_What to do_
What you return should be each line of the data containing the string "lines".

——————————

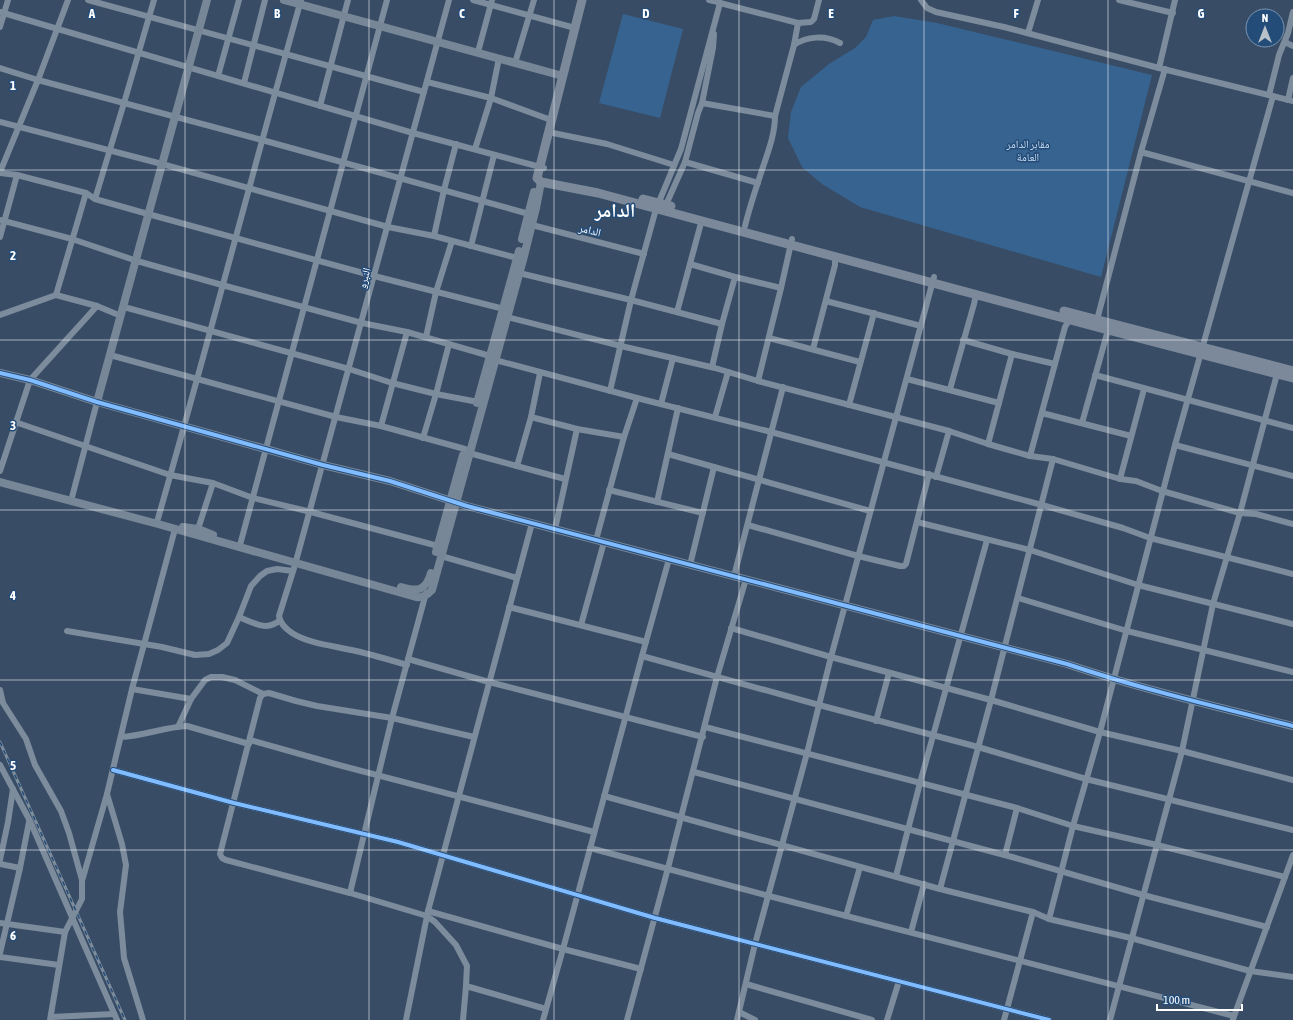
<svg xmlns="http://www.w3.org/2000/svg" width="1293" height="1020" font-family="'Asap Condensed','Noto Naskh Arabic',sans-serif">
<style>
.green{fill:#376390}
.lines{fill:none;stroke-linecap:round;stroke-linejoin:round}
.street{stroke:#7c8c9c;stroke-width:6}
.secondary{stroke:#788798;stroke-width:8}
.primary{stroke:#7b899b;stroke-width:9}
.rail-casing{stroke:#7e8d9c;stroke-width:3}
.rail{stroke:#244c79;stroke-width:1.5;stroke-dasharray:4.5;stroke-linecap:butt}
.cycleway-casing{stroke:#244c79;stroke-width:6}
.cycleway{stroke:#80bcff;stroke-width:4}
.grid{fill:none;stroke:#fff;stroke-width:1;stroke-opacity:0.55}
.labels{text-anchor:middle;dominant-baseline:central;stroke-width:3;stroke-linejoin:round;paint-order:stroke}
.park-label{font-size:11px;fill:#c9def3;stroke:#244c79}
.street-label{font-size:11px;fill:#fff;stroke:#244c79}
.town-label{font-size:19px;font-weight:bold;fill:#fff;stroke:#244c79}
.grid-label{font-size:13px;text-anchor:middle;font-weight:bold;fill:#fff;stroke:#244c79;stroke-width:3;stroke-linejoin:round;paint-order:stroke}
</style>
<rect width="100%" height="100%" fill="#384d65"/>
<!-- green -->
<g class="green">
<polygon points="623,14 683,29 660,118 599,103"/>
<polygon points="894,16 937,23 1152,75 1101,277 860,207 822,184 802,167 788,138 791,112 801,87 829,64 855,48 866,37 873,20"/>
</g>
<g class="lines">
<!-- street -->
<g class="street">
<polyline points="88,0 424,92"/>
<polyline points="473,0 575,28"/>
<polyline points="709,0 718,2"/>
<polyline points="921,0 927,8 936,12 1004,27 1159,68 1293,101"/>
<polyline points="1119,0 1173,13"/>
<polyline points="720,3 798,23 811,22 814,19 819,0"/>
<polyline points="0,12 413,133 544,168"/>
<polyline points="0,27 8,0"/>
<polyline points="1028,33 1038,0"/>
<polyline points="1285,42 1293,46"/>
<path d="M794,45C807,36 825,35 840,43"/>
<polyline points="478,52 492,0"/>
<polyline points="515,63 534,0"/>
<polyline points="0,68 38,80 262,140 529,214"/>
<polyline points="1159,68 1175,0"/>
<polyline points="218,76 239,0"/>
<polyline points="427,82 491,98 551,120"/>
<polyline points="244,83 265,0"/>
<polyline points="1269,95 1279,55 1288,33 1293,12"/>
<polyline points="1288,100 1293,78"/>
<polyline points="702,103 713,48 714,34"/>
<polyline points="320,106 348,0"/>
<polyline points="0,122 162,164 388,227 434,236 517,258"/>
<polyline points="553,133 607,144 674,165"/>
<polyline points="475,149 491,98 499,58"/>
<polyline points="1141,152 1293,193"/>
<polyline points="685,162 758,183"/>
<polyline points="0,172 38,80 68,0"/>
<polyline points="0,173 17,175 86,193 95,199 148,214 374,276 504,309"/>
<polyline points="95,199 124,103 154,0"/>
<polyline points="665,207 685,162 698,113 702,103 775,116"/>
<polyline points="0,220 72,239 137,261 222,285 362,323 407,332 490,356"/>
<polyline points="532,225 644,254"/>
<path d="M745,226C750,205 757,185 764,164C769,149 775,133 775,116L794,45L798,23"/>
<polyline points="434,236 444,190 456,144"/>
<polyline points="0,237 17,175"/>
<polyline points="471,246 494,155"/>
<polyline points="690,264 735,277 781,288"/>
<polyline points="519,273 631,300 722,324 735,277"/>
<polyline points="56,295 86,193"/>
<polyline points="826,301 921,326"/>
<polyline points="124,307 349,369 392,383 436,394 478,402"/>
<polyline points="677,312 701,223 699,220"/>
<polyline points="0,315 56,295 97,306 121,316"/>
<polyline points="507,317 621,346 715,368 758,381 949,431 988,444 1030,456 1053,459 1120,479 1136,481 1162,491 1240,513 1256,514 1293,524"/>
<polyline points="1097,320 1141,152 1165,69"/>
<polyline points="426,337 436,292 452,241"/>
<polyline points="769,338 860,362"/>
<polyline points="963,340 1012,354 1055,364"/>
<polyline points="813,349 835,265 835,256"/>
<polyline points="110,355 336,417 381,426 465,449"/>
<polyline points="495,360 637,398 771,432 1042,505 1123,528 1150,538 1293,574"/>
<polyline points="712,367 722,324"/>
<polyline points="1095,375 1293,428"/>
<polyline points="907,379 999,403"/>
<polyline points="758,381 781,288 792,239"/>
<polyline points="950,389 974,304 976,294"/>
<polyline points="610,391 631,300 656,209 681,149 720,3 718,2 719,0"/>
<polyline points="661,404 673,358"/>
<polyline points="849,405 874,313"/>
<polyline points="1042,413 1131,436"/>
<polyline points="531,417 577,429 624,437"/>
<polyline points="715,417 728,372"/>
<polyline points="15,422 170,475 213,483 253,498 311,512 438,546"/>
<polyline points="1082,423 1108,330"/>
<polyline points="381,426 407,332"/>
<polyline points="423,438 436,394 449,344"/>
<polyline points="988,444 1012,354"/>
<polyline points="1175,445 1293,476"/>
<polyline points="469,453 565,479"/>
<polyline points="668,454 870,511"/>
<polyline points="1030,456 1065,327 1068,322 1072,319"/>
<polyline points="517,466 531,417 540,373"/>
<polyline points="0,471 30,380 97,306"/>
<polyline points="936,477 949,431"/>
<polyline points="1120,479 1144,389"/>
<polyline points="609,490 703,513"/>
<polyline points="71,501 97,402"/>
<polyline points="657,502 678,408"/>
<path d="M157,522C207,348 252,174 301,0"/>
<polyline points="917,522 1030,550 1138,585 1293,624"/>
<polyline points="748,525 858,556 900,566 904,566 906,564 929,474"/>
<polyline points="198,529 213,483"/>
<polyline points="555,529 577,429"/>
<polyline points="596,540 624,437 637,398"/>
<polyline points="240,545 387,0"/>
<polyline points="441,556 517,578"/>
<polyline points="296,561 449,0"/>
<polyline points="690,565 714,467"/>
<path d="M294,568L279,616C280,623 286,629 292,633C309,644 336,646 356,651C373,655 390,660 407,665"/>
<polyline points="734,576 783,387"/>
<polyline points="426,593 392,718 350,893 427,916 435,922 456,945 467,966 466,986 463,1020"/>
<polyline points="1018,598 1127,631 1293,672"/>
<polyline points="509,607 646,642"/>
<path d="M239,617C254,623 267,632 280,620"/>
<polyline points="581,625 604,542"/>
<polyline points="731,628 831,657 991,700 1100,732 1182,751 1293,780"/>
<polyline points="67,631 162,647 195,655 209,654 218,650 227,643 239,617 251,586 260,576 267,571 277,569 293,571"/>
<polyline points="642,656 669,559"/>
<polyline points="408,659 489,682 703,737"/>
<polyline points="132,689 191,699"/>
<polyline points="0,690 3,703 26,739 35,765 61,811 69,833 82,880"/>
<polyline points="876,721 889,673"/>
<polyline points="178,727 191,699 205,680 211,677 222,677 235,680 263,694"/>
<polyline points="705,727 1017,808 1073,826 1157,845 1285,877"/>
<path d="M121,737C143,736 165,727 187,726L249,744"/>
<polyline points="250,740 335,764 594,832"/>
<polyline points="0,765 30,821 117,1020"/>
<polyline points="113,770 234,803 398,842 655,918 1049,1020"/>
<polyline points="694,772 1012,857 1143,895 1267,927"/>
<polyline points="604,796 940,889 1033,912 1049,919 1131,938 1250,971 1293,977"/>
<polyline points="590,848 769,896 1234,1016"/>
<polyline points="1005,855 1017,808"/>
<polyline points="0,860 8,822 13,789"/>
<polyline points="0,864 20,868"/>
<polyline points="896,876 920,783 987,540"/>
<polyline points="940,889 991,700 1053,459"/>
<polyline points="350,893 226,860 222,858 220,854 260,698 263,694 269,693 296,701 317,706 392,718 474,737"/>
<polyline points="428,911 563,949 642,656 819,705 978,747 1086,779 1293,830"/>
<polyline points="846,916 860,867"/>
<polyline points="1049,919 1073,826 1100,732 1175,445 1273,96"/>
<polyline points="0,923 65,932"/>
<polyline points="911,932 924,884"/>
<polyline points="0,953 20,868 29,822"/>
<polyline points="0,957 59,965"/>
<polyline points="746,984 872,1020"/>
<polyline points="466,986 546,1009"/>
<polyline points="739,1012 755,1020"/>
<polyline points="51,1017 114,1014"/>
<polyline points="1233,1019 1293,855"/>
<polyline points="50,1020 65,932 82,899 82,881 107,794"/>
<polyline points="143,1020 124,958 120,912 126,865 122,844 107,794 132,689 175,529"/>
<polyline points="406,1020 428,911 532,523"/>
<polyline points="543,1020 563,949 641,969"/>
<polyline points="627,1020 668,868 717,677 746,579"/>
<polyline points="737,1020 755,944 807,753 831,657 934,277"/>
<polyline points="887,1020 899,981"/>
<polyline points="1004,1020 1033,912"/>
<polyline points="1110,1020 1182,751 1213,604 1240,513 1277,374"/>
</g>
<!-- secondary -->
<g class="secondary">
<polyline points="284,0 563,76"/>
<polyline points="522,239 534,192"/>
<path d="M0,373L30,380L97,402L323,465L390,481L467,506L1067,664C1141,689 1217,707 1293,726"/>
<polyline points="97,402 207,0"/>
<polyline points="477,403 519,251"/>
<path d="M0,482L158,524L416,597C423,598 427,595 432,590L523,260L536,208L541,182"/>
<polyline points="183,527 198,529 213,535"/>
<polyline points="436,552 463,455"/>
<path d="M401,587C417,592 426,591 431,573"/>
</g>
<!-- primary -->
<g class="primary">
<polyline points="582,0 537,178 541,182 598,193 1108,330 1293,378"/>
<polyline points="643,199 671,206"/>
<polyline points="1064,311 1293,371"/>
</g>
<!-- rail casing -->
<g class="rail-casing">
<polyline id="rail" points="0,742 125,1020"/>
</g>
<!-- rail -->
<use href="#rail" class="rail"/>
<!-- cycleway casing -->
<g class="cycleway-casing">
<g id="cycleway">
<path d="M0,373L30,380L97,402L323,465L390,481L467,506L1067,664C1141,689 1217,707 1293,726"/>
<polyline points="113,770 234,803 398,842 655,918 1049,1020"/>
</g>
</g>
<!-- cycleway -->
<use href="#cycleway" class="cycleway"/>
</g>
<!-- grid -->
<path class="grid" d="M185,0V1020M369,0V1020M554,0V1020M739,0V1020M924,0V1020M1108,0V1020M0,170H1293M0,340H1293M0,510H1293M0,680H1293M0,850H1293"/>
<g class="labels">
<!-- park labels -->
<g class="park-label">
<text x="1028" y="144">مقابر الدامر<tspan x="1028" dy="13">العامة</tspan></text>
</g>
<!-- street labels -->
<g class="street-label">
<text transform="translate(590 230) rotate(14)">الدامر</text>
<text transform="translate(364 278) rotate(-75)">النبرو</text>
</g>
<!-- town labels -->
<g class="town-label">
<text x="615" y="210">الدامر</text>
</g>
</g>
<g class="grid-label">
<text x="92" y="18">A</text>
<text x="277" y="18">B</text>
<text x="462" y="18">C</text>
<text x="646" y="18">D</text>
<text x="831" y="18">E</text>
<text x="1016" y="18">F</text>
<text x="1201" y="18">G</text>
<text x="13" y="90">1</text>
<text x="13" y="260">2</text>
<text x="13" y="430">3</text>
<text x="13" y="600">4</text>
<text x="13" y="770">5</text>
<text x="13" y="940">6</text>
</g>
<!-- north arrow -->
<g transform="translate(1265 28)"><circle r="19" fill="#244c79" stroke="#7c94af"/>
<path d="M0-3L7 15L0 10L-7 15Z" fill="#b9c1c9"/>
<text y="-6" font-size="11" font-weight="bold" text-anchor="middle" fill="#ffffff">N</text>
</g>
<!-- scale -->
<path d="M1157 1004v6h85v-6" fill="none" stroke="#ffffff" stroke-width="2"/>
<text x="1163" y="1004" font-size="12" fill="#ffffff" stroke="#244c79" stroke-width="3" paint-order="stroke">100 m</text>
</svg>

——————————

_Task output_
.lines{fill:none;stroke-linecap:round;stroke-linejoin:round}
<g class="lines">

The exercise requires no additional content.